> _Text provided_:
◆ ◆ ◆ ◆ ◆
Friday, September 17, 2021

EYES WITH QUITE A FACE

Opening in theaters this weekend:

The Eyes of Tammy Faye--One day in 2001, I spent about an hour with Tammy Faye. She was Tammy Faye Messner by that time, not Tammy Faye Bakker. We chowed down together while I interviewed her at the food court at an outdoor swap meet in east Mesa where she was signing her memoir Tammy: Telling It My Way. The copy I bought from her that day is still on my bookshelf; she signed it "God bless you Mark--Love, Tammy Faye."

For those who may not remember: Tammy Faye was a star of evangelical TV in the 60s, '70s and '80s. Growing up poor in International Falls, Minnesota, she married aspiring preacher Jim Bakker, who she met at Bible college and who believed that God wanted us--especially him--to be prosperous. They had a traveling Christian puppet show with which they broke into TV through Pat Robertson's Christian Broadcasting Network (Jim was the original host of The 700 Club). Then they struck out on their own, founding the enormously lucrative PTL Satellite Network and other ventures such as the theme park Heritage USA. She was the life of the party on their show, and they lived in conspicuous and kitschy luxury funded by viewer donations.
◆ ◆ ◆ ◆ ◆
> _Information given_:
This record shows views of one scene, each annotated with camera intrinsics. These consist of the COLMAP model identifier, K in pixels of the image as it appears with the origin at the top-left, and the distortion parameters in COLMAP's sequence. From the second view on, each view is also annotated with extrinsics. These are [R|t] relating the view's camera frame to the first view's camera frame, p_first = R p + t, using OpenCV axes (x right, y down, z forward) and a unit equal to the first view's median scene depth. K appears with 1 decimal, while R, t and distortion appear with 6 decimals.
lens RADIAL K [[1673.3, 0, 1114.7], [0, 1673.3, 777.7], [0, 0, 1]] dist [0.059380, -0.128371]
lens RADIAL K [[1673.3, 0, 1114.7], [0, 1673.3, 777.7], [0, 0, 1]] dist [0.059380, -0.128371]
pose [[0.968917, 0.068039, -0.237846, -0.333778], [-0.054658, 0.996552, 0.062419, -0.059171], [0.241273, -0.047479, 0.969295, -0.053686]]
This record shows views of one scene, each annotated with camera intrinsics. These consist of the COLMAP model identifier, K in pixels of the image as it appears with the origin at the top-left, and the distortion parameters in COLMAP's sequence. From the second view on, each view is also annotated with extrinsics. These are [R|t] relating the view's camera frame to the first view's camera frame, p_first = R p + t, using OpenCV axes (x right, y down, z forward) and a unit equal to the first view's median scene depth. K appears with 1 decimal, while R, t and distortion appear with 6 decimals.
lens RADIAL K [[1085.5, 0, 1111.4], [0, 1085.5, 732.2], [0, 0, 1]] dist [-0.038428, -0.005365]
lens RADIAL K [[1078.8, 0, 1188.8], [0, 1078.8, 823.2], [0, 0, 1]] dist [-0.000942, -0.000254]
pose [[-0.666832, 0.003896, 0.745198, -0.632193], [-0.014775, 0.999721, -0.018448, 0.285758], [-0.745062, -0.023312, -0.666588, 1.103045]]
◆ ◆ ◆ ◆ ◆
> _Requirement_: Reproduce the entire Tammy Faye post word for word. The records aren't needed for this.

> _The answer_:
Friday, September 17, 2021

EYES WITH QUITE A FACE

Opening in theaters this weekend:

The Eyes of Tammy Faye--One day in 2001, I spent about an hour with Tammy Faye. She was Tammy Faye Messner by that time, not Tammy Faye Bakker. We chowed down together while I interviewed her at the food court at an outdoor swap meet in east Mesa where she was signing her memoir Tammy: Telling It My Way. The copy I bought from her that day is still on my bookshelf; she signed it "God bless you Mark--Love, Tammy Faye."

For those who may not remember: Tammy Faye was a star of evangelical TV in the 60s, '70s and '80s. Growing up poor in International Falls, Minnesota, she married aspiring preacher Jim Bakker, who she met at Bible college and who believed that God wanted us--especially him--to be prosperous. They had a traveling Christian puppet show with which they broke into TV through Pat Robertson's Christian Broadcasting Network (Jim was the original host of The 700 Club). Then they struck out on their own, founding the enormously lucrative PTL Satellite Network and other ventures such as the theme park Heritage USA. She was the life of the party on their show, and they lived in conspicuous and kitschy luxury funded by viewer donations.